In summary, population genetic studies across a wide range of taxa have revealed several common attributes shared by most species. Most populations and species of homosporous ferns and lycophytes are genetically diploid and are primarily outcrossing. Inbreeding is relatively rare and is primarily restricted to taxa with subterranean gametophytes, but interesting exceptions have been discovered among taxa with epigeal gametophytes. Inbreeding is also common in polyploids. In spite of apparently high levels of interpopulational gene flow, populations can exhibit significant genetic structure that may relate to ecological diversity, isolation-by-distance, history of colonization, mating system, population size, and other factors.
Although the field of population genetics within the context of the study of ferns and lycophytes has made significant progress over the last several decades, this area of inquiry is still in its infancy. Compared to the number of known species of ferns and lycophytes, and especially in light of their importance in tropical ecosystems, relatively few species have been studied.

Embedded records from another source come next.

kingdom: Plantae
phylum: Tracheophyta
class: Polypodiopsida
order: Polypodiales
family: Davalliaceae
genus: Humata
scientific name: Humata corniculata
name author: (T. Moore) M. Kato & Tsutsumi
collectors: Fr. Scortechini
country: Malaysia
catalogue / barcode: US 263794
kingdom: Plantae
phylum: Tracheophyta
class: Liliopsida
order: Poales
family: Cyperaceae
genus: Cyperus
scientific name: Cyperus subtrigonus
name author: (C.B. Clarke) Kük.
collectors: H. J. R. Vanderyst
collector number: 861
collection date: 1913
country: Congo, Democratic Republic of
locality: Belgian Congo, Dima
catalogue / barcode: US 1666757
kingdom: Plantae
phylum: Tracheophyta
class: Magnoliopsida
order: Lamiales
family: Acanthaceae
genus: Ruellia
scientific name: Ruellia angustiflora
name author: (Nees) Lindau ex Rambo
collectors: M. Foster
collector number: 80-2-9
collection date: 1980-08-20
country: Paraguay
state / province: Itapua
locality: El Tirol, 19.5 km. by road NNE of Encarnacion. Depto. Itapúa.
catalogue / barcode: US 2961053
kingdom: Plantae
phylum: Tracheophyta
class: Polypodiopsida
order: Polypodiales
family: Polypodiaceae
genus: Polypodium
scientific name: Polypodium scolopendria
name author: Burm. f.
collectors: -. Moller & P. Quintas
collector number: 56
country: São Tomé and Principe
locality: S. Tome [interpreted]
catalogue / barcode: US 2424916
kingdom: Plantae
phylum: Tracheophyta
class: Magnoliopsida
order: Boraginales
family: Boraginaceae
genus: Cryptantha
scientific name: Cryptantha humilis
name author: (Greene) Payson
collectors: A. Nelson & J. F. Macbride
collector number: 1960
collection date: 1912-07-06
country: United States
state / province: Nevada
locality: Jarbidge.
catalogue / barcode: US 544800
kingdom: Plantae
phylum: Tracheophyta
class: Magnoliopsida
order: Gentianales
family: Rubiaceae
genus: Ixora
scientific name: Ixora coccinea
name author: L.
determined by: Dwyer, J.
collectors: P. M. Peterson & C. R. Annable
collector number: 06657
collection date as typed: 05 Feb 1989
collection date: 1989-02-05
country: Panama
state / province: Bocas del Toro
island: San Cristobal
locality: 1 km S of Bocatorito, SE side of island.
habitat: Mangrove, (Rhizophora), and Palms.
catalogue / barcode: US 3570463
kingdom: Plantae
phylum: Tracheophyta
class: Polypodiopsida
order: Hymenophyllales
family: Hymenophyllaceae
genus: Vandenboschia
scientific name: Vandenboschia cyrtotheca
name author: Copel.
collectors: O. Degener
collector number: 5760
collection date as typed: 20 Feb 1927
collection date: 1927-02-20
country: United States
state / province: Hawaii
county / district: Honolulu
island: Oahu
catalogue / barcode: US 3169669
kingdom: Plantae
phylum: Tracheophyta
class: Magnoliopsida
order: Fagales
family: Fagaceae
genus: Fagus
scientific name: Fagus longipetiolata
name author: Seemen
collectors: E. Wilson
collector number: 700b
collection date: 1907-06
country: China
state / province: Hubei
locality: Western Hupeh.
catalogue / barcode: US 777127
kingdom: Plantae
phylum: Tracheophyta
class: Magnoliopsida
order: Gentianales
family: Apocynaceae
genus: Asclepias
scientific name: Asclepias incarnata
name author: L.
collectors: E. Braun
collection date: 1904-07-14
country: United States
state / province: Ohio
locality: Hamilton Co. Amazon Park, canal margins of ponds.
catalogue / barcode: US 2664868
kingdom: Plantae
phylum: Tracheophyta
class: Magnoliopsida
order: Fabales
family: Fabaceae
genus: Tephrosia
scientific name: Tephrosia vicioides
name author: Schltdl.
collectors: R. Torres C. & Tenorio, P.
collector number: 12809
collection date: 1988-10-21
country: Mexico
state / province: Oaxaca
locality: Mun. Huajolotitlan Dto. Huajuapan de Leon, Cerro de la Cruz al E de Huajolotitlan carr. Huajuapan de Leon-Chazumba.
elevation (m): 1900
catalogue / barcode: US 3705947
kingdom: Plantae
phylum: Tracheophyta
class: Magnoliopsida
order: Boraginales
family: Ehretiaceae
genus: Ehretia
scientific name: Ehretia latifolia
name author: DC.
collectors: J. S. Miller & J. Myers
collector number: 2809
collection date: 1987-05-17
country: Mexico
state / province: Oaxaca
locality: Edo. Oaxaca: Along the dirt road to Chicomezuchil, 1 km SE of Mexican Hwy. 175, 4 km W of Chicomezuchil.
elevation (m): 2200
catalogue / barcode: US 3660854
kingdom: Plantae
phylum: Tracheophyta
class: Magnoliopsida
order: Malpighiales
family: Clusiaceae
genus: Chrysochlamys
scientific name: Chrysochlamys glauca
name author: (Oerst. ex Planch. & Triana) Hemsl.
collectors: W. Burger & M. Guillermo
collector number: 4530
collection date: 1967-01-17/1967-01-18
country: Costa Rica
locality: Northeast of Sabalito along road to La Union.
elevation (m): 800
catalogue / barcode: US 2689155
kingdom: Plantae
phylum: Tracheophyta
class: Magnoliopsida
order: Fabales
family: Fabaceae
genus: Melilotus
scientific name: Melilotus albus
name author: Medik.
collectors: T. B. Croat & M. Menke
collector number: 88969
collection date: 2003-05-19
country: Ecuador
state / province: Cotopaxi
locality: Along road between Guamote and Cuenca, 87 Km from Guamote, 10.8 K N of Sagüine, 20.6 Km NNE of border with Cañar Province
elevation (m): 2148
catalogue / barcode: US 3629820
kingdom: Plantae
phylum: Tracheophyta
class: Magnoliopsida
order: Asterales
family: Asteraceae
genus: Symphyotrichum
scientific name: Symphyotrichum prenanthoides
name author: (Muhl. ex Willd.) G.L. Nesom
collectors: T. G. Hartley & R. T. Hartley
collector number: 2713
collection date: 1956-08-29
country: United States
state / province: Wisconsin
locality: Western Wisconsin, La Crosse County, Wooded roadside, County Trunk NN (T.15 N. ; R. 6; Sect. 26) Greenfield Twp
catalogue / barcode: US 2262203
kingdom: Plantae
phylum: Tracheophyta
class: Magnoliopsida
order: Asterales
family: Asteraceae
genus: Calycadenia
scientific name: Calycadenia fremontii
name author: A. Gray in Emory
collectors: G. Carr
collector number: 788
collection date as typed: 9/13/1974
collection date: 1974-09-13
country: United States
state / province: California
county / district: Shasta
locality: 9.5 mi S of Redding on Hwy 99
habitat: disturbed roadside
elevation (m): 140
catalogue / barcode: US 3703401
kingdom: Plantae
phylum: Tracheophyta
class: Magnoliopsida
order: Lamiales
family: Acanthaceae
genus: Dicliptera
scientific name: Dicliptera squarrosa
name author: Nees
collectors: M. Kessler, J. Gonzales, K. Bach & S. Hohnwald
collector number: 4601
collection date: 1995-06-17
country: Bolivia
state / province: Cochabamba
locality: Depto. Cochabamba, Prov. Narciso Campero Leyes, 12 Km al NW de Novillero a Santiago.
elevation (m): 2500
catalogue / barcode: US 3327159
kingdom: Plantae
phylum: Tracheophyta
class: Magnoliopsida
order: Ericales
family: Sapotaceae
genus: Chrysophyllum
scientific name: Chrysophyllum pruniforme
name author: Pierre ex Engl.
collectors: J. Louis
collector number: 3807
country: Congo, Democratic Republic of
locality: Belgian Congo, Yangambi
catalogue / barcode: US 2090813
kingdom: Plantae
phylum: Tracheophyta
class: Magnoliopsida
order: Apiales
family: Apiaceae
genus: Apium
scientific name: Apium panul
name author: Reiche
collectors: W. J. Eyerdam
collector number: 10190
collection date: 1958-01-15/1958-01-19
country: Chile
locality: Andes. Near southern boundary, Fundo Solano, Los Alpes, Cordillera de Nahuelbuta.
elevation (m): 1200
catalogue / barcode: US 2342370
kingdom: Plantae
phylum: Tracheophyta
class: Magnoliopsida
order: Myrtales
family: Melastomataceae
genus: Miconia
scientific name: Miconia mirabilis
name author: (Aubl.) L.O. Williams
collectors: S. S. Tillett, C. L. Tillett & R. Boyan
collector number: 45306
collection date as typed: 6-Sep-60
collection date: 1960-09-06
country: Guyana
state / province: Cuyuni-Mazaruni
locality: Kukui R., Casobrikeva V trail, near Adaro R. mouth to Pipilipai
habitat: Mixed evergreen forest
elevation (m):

Thus, there is still a pressing need for population genetic studies to provide more substantial evidence concerning patterns and processes of evolution in these important groups of land plants.
Areas of population genetic research that have been little explored, if at all, in ferns and lycophytes include studies of the genetics of reproductive fitness with respect to ecological diversity, the relationship between ploidy, fitness, and genetics, and outbreeding depression (but see Schneller, 1996). Also, although numerous studies have applied DNA-based techniques to molecular systemat-ics, few have applied DNA markers to the study of population level questions. Genomic methods have yet to be applied at the population level to any taxa of ferns or lycophytes. The burgeoning field of ecological genomics holds great potential for understanding the interplay between genetic diversity within and among populations and such important evolutionary processes as adaptation and speciation. Knowledge of population genetic variation and the processes that generate and maintain genetic diversity are critical preludes for understanding the origin of species.